Wzrosty i spadki – za co zapłacimy więcej, a na czym zaoszczędzimy?
Chociaż w ogólnym bilansie 2024 rok był okresem, kiedy ceny materiałów budowlanych nieznacznie spadły, to nie wszystkie surowce i produkty potaniały. Nie brakuje artykułów, za które zapłacimy dziś więcej niż jeszcze dwanaście miesięcy temu – dotyczy to aż sześciu grup towarowych. Największy wzrost zanotowano w kategorii płyt OSB i drewna, które od grudnia 2023 do grudnia 2024 podrożały o 7,3%. Za cement i wapno zapłacimy o 4,3% więcej. Eksperci z grupy PSB Handel S.A. zauważyli także wzrost cen ścian i kominów (+2,6%), farb oraz lakierów (+0,6%), produktów zaliczanych do kategorii „otoczenie domu” (+3,4%) i „ogród, hobby” (+1,9%).
W czterech grupach ceny praktycznie nie uległy zmianom. Od roku tyle samo płacimy za dekoracje, stolarkę, instalacje, ogrzewanie i chemię budowlaną. Jakie produkty w 2024 roku taniały najszybciej? Było to aż dziesięć kategorii:
- Dachy, rynny: -4,3%,
- Sucha zabudowa: -3,7%,
- Izolacje wodochronne: -3,4%,
- Oświetlenie i elektryka: -2,9%,
- Wykończenia: -2,4%,
- Motoryzacja: -1,8%,
- Izolacje termiczne: -1,5%,
- Narzędzia: -1,5%,
- Płytki, łazienki, kuchnie: -1,3%,
- Wyposażenie i AGD: -1,2%.
Jeszcze ciekawiej przedstawiają się statystyki cenowe dla okresu od stycznia do grudnia 2024. W tym czasie odnotowano wzrosty jedynie w trzech grupach towarowych. Spadki cen objęły aż 15 kategorii, a największe obniżki dotyczyły dachów i rynien (-5,6%), wykończeń (-5,2%) oraz suchej zabudowy (-4,7%).

Czy ceny materiałów budowlanych wpłyną na koszty budowy domu?

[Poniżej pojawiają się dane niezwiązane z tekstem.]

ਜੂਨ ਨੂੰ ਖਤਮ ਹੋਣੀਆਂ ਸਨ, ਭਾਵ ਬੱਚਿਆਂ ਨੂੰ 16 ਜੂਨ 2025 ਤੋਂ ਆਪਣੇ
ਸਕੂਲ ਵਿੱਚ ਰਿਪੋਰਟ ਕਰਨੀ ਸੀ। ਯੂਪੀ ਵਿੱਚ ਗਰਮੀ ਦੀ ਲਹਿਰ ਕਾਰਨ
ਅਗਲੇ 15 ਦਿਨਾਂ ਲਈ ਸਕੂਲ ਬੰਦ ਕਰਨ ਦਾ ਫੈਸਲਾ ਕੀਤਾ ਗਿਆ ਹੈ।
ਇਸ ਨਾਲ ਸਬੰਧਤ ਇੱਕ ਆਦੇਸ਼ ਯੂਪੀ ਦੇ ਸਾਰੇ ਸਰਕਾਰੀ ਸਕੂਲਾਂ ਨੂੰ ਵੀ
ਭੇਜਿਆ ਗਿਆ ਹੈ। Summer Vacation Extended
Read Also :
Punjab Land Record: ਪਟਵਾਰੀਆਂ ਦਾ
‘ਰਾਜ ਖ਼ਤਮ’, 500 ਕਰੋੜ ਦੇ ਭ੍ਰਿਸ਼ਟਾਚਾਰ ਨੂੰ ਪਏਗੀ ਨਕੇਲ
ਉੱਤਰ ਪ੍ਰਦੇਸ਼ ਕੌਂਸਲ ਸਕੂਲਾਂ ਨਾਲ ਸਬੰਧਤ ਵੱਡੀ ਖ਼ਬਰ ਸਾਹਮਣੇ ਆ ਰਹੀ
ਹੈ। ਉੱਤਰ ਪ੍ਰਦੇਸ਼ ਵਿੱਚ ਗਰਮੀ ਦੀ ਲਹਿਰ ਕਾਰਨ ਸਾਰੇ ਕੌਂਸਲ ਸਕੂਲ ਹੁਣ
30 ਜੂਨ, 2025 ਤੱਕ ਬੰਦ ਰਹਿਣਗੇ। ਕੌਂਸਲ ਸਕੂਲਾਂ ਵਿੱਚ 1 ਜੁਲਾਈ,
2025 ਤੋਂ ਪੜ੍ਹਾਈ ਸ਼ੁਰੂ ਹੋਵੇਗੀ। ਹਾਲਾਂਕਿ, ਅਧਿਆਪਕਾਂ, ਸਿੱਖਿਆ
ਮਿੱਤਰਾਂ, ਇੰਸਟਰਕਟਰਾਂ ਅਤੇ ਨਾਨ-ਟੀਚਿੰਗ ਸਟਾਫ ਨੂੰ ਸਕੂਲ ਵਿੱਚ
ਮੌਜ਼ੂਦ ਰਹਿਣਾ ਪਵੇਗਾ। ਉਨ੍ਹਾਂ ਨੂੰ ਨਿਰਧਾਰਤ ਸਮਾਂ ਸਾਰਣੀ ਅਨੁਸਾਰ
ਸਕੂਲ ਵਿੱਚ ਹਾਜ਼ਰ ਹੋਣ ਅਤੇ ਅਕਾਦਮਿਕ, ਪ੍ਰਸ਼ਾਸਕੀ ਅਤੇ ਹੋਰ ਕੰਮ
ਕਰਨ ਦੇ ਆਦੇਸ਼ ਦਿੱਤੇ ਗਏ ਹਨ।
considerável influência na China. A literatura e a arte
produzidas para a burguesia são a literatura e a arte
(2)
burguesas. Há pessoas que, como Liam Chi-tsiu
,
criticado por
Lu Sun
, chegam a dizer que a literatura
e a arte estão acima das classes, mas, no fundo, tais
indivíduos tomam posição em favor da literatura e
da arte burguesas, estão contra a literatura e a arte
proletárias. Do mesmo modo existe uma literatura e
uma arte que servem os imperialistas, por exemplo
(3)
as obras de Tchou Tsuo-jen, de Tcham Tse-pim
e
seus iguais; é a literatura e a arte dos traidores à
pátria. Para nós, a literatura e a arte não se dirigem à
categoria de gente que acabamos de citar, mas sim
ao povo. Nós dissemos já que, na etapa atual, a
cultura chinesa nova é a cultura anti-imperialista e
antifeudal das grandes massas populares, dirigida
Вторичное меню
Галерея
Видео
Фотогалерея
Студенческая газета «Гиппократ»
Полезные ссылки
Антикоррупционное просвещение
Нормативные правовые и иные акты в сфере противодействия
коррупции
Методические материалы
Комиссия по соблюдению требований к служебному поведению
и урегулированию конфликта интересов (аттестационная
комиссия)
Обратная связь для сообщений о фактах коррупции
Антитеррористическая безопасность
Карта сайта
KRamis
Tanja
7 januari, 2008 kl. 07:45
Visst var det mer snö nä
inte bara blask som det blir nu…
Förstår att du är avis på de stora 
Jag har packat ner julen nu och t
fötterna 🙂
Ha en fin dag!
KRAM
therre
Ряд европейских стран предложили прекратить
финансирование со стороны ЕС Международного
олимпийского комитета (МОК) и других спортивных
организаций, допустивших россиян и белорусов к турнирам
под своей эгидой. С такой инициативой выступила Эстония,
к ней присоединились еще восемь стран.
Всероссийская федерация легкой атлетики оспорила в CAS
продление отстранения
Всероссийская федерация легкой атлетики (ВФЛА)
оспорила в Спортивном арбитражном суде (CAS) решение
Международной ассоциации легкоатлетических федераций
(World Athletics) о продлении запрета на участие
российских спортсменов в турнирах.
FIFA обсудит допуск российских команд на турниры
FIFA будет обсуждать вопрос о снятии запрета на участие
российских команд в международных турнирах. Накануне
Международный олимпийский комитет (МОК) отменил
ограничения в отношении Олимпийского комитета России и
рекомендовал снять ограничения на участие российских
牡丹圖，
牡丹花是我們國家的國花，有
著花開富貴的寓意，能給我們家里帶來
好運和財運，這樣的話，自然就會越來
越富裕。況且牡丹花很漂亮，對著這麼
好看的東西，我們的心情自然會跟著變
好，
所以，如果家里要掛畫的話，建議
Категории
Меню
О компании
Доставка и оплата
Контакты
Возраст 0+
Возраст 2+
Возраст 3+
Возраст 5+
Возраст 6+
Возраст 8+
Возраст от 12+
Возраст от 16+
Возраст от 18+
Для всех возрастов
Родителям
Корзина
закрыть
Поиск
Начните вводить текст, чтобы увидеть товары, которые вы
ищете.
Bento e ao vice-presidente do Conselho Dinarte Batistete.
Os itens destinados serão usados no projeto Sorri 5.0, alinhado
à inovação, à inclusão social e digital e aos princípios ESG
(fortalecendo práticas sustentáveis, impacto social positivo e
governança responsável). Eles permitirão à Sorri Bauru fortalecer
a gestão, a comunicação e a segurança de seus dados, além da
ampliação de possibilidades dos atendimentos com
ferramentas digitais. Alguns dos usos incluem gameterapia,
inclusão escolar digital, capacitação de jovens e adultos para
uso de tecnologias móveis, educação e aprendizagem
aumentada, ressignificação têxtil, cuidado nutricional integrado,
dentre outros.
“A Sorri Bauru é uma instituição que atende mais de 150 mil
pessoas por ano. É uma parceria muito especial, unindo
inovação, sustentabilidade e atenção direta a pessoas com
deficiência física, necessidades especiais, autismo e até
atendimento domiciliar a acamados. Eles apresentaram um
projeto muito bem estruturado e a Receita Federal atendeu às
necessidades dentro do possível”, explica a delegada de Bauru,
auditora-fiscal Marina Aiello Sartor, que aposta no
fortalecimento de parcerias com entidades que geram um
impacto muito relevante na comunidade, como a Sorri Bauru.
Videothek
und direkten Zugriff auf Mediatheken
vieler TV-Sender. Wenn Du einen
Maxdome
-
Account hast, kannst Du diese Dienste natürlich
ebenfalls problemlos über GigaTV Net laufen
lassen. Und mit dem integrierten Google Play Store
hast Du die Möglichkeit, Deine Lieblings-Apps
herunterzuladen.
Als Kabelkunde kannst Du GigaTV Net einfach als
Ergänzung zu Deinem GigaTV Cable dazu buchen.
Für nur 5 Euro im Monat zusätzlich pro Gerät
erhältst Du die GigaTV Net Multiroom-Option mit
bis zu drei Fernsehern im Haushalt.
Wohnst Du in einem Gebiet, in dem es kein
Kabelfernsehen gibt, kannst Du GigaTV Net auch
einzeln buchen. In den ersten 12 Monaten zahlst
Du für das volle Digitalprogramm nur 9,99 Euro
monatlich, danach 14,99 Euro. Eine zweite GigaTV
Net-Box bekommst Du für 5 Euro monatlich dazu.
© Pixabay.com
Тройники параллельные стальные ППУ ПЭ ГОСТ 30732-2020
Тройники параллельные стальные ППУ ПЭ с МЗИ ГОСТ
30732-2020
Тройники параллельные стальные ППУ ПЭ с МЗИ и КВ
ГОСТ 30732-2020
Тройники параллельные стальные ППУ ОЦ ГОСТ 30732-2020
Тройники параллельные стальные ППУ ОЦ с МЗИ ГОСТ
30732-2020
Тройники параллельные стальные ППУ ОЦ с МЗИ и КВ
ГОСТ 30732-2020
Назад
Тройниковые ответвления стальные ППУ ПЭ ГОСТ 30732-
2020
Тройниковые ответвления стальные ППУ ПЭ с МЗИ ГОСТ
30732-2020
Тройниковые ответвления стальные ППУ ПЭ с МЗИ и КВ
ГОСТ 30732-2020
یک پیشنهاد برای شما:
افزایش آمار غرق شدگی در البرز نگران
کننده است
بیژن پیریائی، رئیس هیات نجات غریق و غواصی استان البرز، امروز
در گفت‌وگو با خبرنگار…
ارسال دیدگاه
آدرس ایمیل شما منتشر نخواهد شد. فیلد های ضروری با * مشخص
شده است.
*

Ponieważ część materiałów budowlanych jest coraz tańsza, może się wydawać, że nadszedł najlepszy moment na rozpoczęcie budowy domu. Dzięki kupnie surowców i produktów po niższej cenie powinniśmy zaoszczędzić sporą kwotę. Niestety, coraz tańsze artykuły budowlane wcale nie oznaczają, spadku kosztów budowy domu. Wręcz przeciwnie – taka inwestycja z miesiąca na miesiąc pochłania coraz więcej pieniędzy!
Dlaczego koszt budowy domu rośnie pomimo spadających cen surowców? Problem tkwi w coraz wyższych stawkach za robociznę – mowa o wyraźnych wzrostach, wynoszących około 6-8% w skali rocznej. Nie jest to dobra informacja dla osób planujących budowę domu – w najbliższym czasie raczej nie ma co liczyć na obniżki, a wstrzymywanie się z decyzją o rozpoczęciu inwestycji będzie się wiązać z rosnącymi kosztami.
Okazuje się, że spadek cen materiałów budowlanych wcale nie musi się przekładać na niższe koszty budowy domu. Aktualnie inwestorzy nie powinni liczyć na to, że dzięki atrakcyjnym cenom surowców uda im się zaoszczędzić, ponieważ nadwyżka finansowa powędruje do ekipy budowlanej oraz innych podwykonawców.